In the context of efficient RSA implementation, this thesis first describes the Reverse Product Scanning (RPS) technique for multi-precision multiplication and squaring on 8-bit AVR processors. Then, we analyze and compare six algorithms for software implementation of Montgomery multiplication and shed some new light on the relative performance of the different variants. Finally, we present a highly-optimized 1024-bit RSA software that achieves record-setting execution times on 8-bit ATmega processors thanks to a combination of sophisticated implementation options including the Chinese Remainder Theorem (CRT), the m-ary exponentiation method, as well as the RPS multiplication technique.

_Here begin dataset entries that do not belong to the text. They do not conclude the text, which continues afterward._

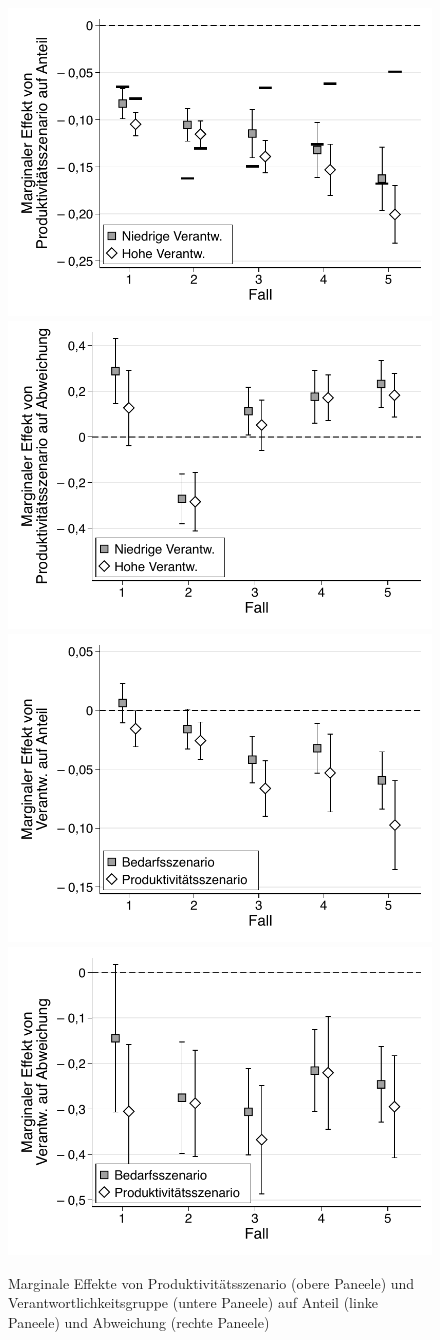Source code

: \documentclass[justified,nobib,nohyper,symmetric,twoside]{tufte-book}
\begin{document}
\begin{figure}[t]\label{fig:abbildung_8}
   \centering
   \caption{Marginale Effekte von Produktivitätsszenario (obere Paneele) und Verantwortlichkeitsgruppe (untere Paneele) auf Anteil (linke Paneele) und Abweichung (rechte Paneele)}
   \includegraphics[width=0.49\linewidth]{figure_8_a.pdf}
   \includegraphics[width=0.49\linewidth]{figure_8_b.pdf}
   \includegraphics[width=0.49\linewidth]{figure_8_c.pdf}
   \includegraphics[width=0.49\linewidth]{figure_8_d.pdf}
\end{figure}
\end{document}
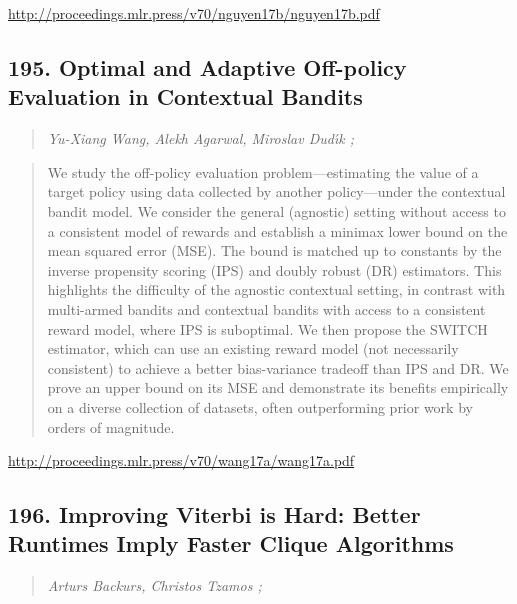 \documentclass{article}
\begin{document}
\href{http://proceedings.mlr.press/v70/nguyen17b/nguyen17b.pdf}{http://proceedings.mlr.press/v70/nguyen17b/nguyen17b.pdf}

\subsection{195. Optimal and Adaptive Off-policy Evaluation in Contextual Bandits}

\begin{quote}
\footnotesize{\textit{Yu-Xiang Wang, Alekh Agarwal, Miroslav Dudı́k ;}}
\end{quote}

\begin{quote}
    We study the off-policy evaluation problem—estimating the value of a target policy using data collected by another policy—under the contextual bandit model. We consider the general (agnostic) setting without access to a consistent model of rewards and establish a minimax lower bound on the mean squared error (MSE). The bound is matched up to constants by the inverse propensity scoring (IPS) and doubly robust (DR) estimators. This highlights the difficulty of the agnostic contextual setting, in contrast with multi-armed bandits and contextual bandits with access to a consistent reward model, where IPS is suboptimal. We then propose the SWITCH estimator, which can use an existing reward model (not necessarily consistent) to achieve a better bias-variance tradeoff than IPS and DR. We prove an upper bound on its MSE and demonstrate its benefits empirically on a diverse collection of datasets, often outperforming prior work by orders of magnitude.  \end{quote}

\href{http://proceedings.mlr.press/v70/wang17a/wang17a.pdf}{http://proceedings.mlr.press/v70/wang17a/wang17a.pdf}

\subsection{196. Improving Viterbi is Hard: Better Runtimes Imply Faster Clique Algorithms}

\begin{quote}
\footnotesize{\textit{Arturs Backurs, Christos Tzamos ;}}
\end{quote}
\end{document}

The main contribution of this thesis lies in the area of Elliptic Curve Cryptography (ECC), where we describe three different implementations for wireless sensor nodes equipped with 8 and 16-bit processors. First, we present several techniques to improve the performance of prime-field arithmetic operations (e.g. optimized operand caching, sliding block doubling, and Karatsuba block squaring) and report the fastest implementation of key exchange and signature generation/verification based on the NIST P-192 curve. Second, we introduce an efficient yet highly-regular library for arithmetic in Optimal Prime Fields (OPFs) and propose a novel approach for the implementation of ephemeral ECDH key exchange that exploits the birational equivalence of Montgomery and twisted Edwards curves. Third, we describe an algorithm for the
generation of so-called MoTE curves that allows one to use the fastest formulae for point addition/doubling in both the Montgomery form and the twisted Edwards form. Finally, we describe efficient ECC implementations for 159 and 191-bit MoTE curves that achieve record-setting execution times for scalar multiplication on a 16-bit MSP430 processor.
The third part of this thesis deals with the efficient implementation of Ring-LWE encryption and proposes novel approaches to speed up the Number Theoretic Transform (NTT) used for polynomial multiplication. Our contributions in this area include the Move-and-Add (MA) method for coefficient multiplication, the Shift-Add-Multiply-Subtract-Subtract (SAMS2) technique for modular reduction, and an optimized variant for Montgomery multiplication. Furthermore, we describe an optimized coefficient storage method to minimize the RAM footprint of NTT multiplications. Finally, we propose a special byte-scanning technique to reduce the execution time of discrete Gaussian sampling based on the Knuth-Yao random walk algorithm.